AL
Le masque du ravisseur / Matière Première
« J’exploserai comme une bombe larguée à partir du trou du cul du monde« . Avec le fracassant ‘Les lions vivent dans la brousse’ en 1998, sur la compilation « Opération Freestyle » de Cut Killer, on croyait bien cette déclaration d’intention en voie de réalisation. Al, rappeur dijonnais, y dressait avec ironie et minutie le décor d’une ville provinciale à l’écart du mouvement. Un constat prolongé quelques semaines plus tard, sur un ton plus grave, à l’occasion de ‘Correspondance’ en featuring sur « Détournement de son », le plus incontournable des albums de Fabe. De quoi laisser augurer du meilleur.
Quelques mois plus tard, en 1999, l’association avec Adil El Kebir – dont l’aisance et la finesse au micro ne sont pas à la hauteur des qualités de son complice – ne fut pas la déflagration escomptée. Au-delà du peu d’écho dont il fut l’objet, A force de tourner en rond reste un EP en demi-teinte, intéressant à parcourir mais peu enthousiasmant à approfondir. Alternant freestyles, mixtapes et compilations, en solo (Que de la Haine 2, La bande originale) ou avec Adil (Extralarge, Focalise), Al s’est donc remis en selle pour un travail de fond.
« J’exploserai comme une bombe larguée à partir du trou du cul du monde ». La prophétie reste encore à réaliser. Dès lors, ce maxi peut sonner comme un nouveau départ. En effet, bien qu’aujourd’hui exilé à Paris, le fauve est loin d’être repu. Le fait de rejoindre la structure indépendante « Matière Première », dont le logo figurait déjà sur la pochette du EP, atteste de cette volonté de rebondir et de prendre en mains son destin. En ce sens, ‘Le masque du ravisseur’ constitue le morceau idéal. On y retrouve tout le talent d’écriture du rappeur, ses tournures insolites aussi bien que la profondeur du sens : « Ils se poudrent le visage comme les femmes camouflent leur âge. Par dépit, ils se réfugient derrière leur rage. Effrayés par le monde comme des gosses une nuit d’orage, ils ont le masque du ravisseur, mais ce sont les otages. » Un thème finalement commun sur la jeunesse des quartiers qu’Al aura su investir avec son style personnel. Au sein des couplets, il s’évertue à faire rebondir son flow sur des phrases à rallonge, régulièrement ponctuées par une rime venue de loin pour se donner de l’air. DJ Saxe, déjà à l’origine des sons du EP, s’emploie dès lors à mettre en scène les tournures de Al : un beat sombre rehaussé par une légère nappe synthétique plante le décor de ces « tours aux innombrables étages« , tandis que la petite mélodie qui s’y superpose renvoie à l’idée de mascarade, de façon à donner un écho symbolique aux propos du rappeur. Tout y est. On tient enfin un morceau de Al à la hauteur des ambitions affichées lors de ses premières apparitions.
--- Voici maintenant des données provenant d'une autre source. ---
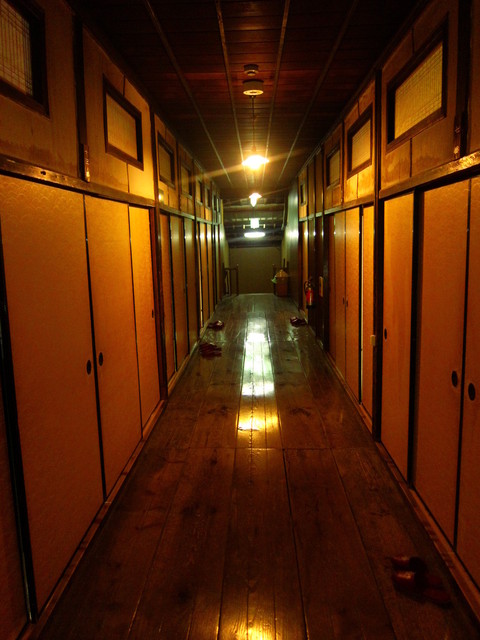
The width and height of the screenshot is (480, 640). Identify the location of ceiling. (265, 27).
Le deuxième titre, ‘Matière première’, s’avère en revanche décevant. Au premier abord, on a affaire à un simple egotrip aux formules largement convenues, jouant sur des images éculées (« Matière Première, un rap en reconstruction. Nous sommes les armes d’une guerre, le ciment d’un maçon« ). La production n’enchante pas non plus, avec un DJ Saxe peu inspiré cette fois-ci, cherchant à rendre un son lourd et imposant qui ne permet pas à Al de se lâcher. L’exemple d’un titre sacrifié au motif de présenter la structure, un faire-valoir pour ‘Le masque du ravisseur’ sur un maxi deux titres. Au final, un morceau qui tombe un peu à plat, même si le temps et les écoutes successives gomment en partie les quelques lacunes pour ne laisser que la satisfaction de laisser couler la voix de Al sur le sillon.
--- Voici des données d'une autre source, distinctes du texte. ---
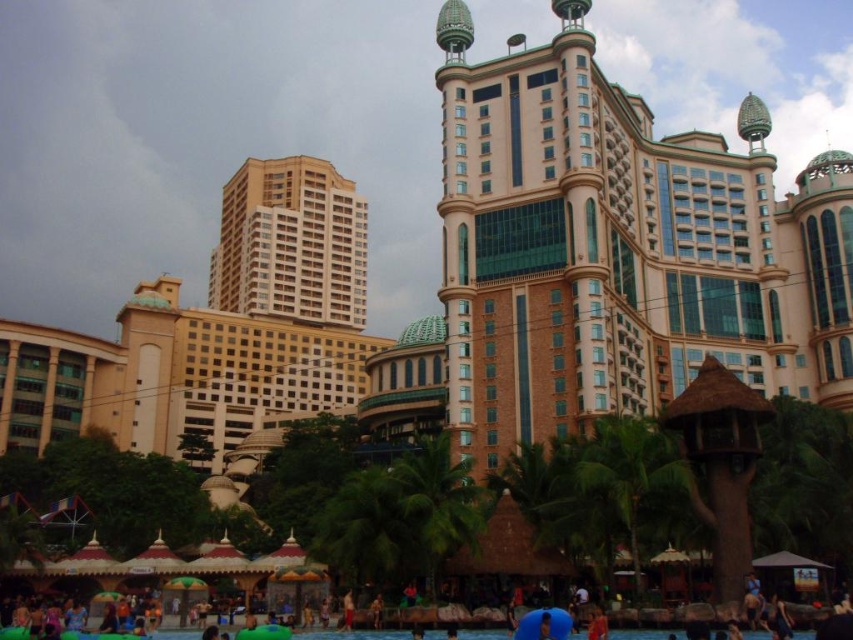
Question: Among these objects, which one is farthest from the camera?

Choices:
 (A) blue rubber pool at lower center
 (B) beige glass building at center

Answer: (B)

Question: Is beige glass building at center to the left of blue rubber pool at lower center from the viewer's perspective?

Choices:
 (A) yes
 (B) no

Answer: (A)

Question: Considering the relative positions of beige glass building at center and blue rubber pool at lower center in the image provided, where is beige glass building at center located with respect to blue rubber pool at lower center?

Choices:
 (A) below
 (B) above

Answer: (B)

Question: Can you confirm if beige glass building at center is positioned below blue rubber pool at lower center?

Choices:
 (A) no
 (B) yes

Answer: (A)

Question: Which of the following is the farthest from the observer?

Choices:
 (A) (236, 301)
 (B) (660, 634)

Answer: (A)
Pour ce nouveau départ, Al nous livre donc un maxi intéressant et très encourageant qui aurait pu être la bombe longtemps attendue, si seulement le second titre avait lui aussi été à la hauteur d’une telle prétention. En tout cas, ‘Le masque du ravisseur’ confirme les belles promesses de ses débuts et annonce le renouveau d’un rappeur qui n’a rien perdu de ses qualités durant toutes ces années passées dans l’ombre.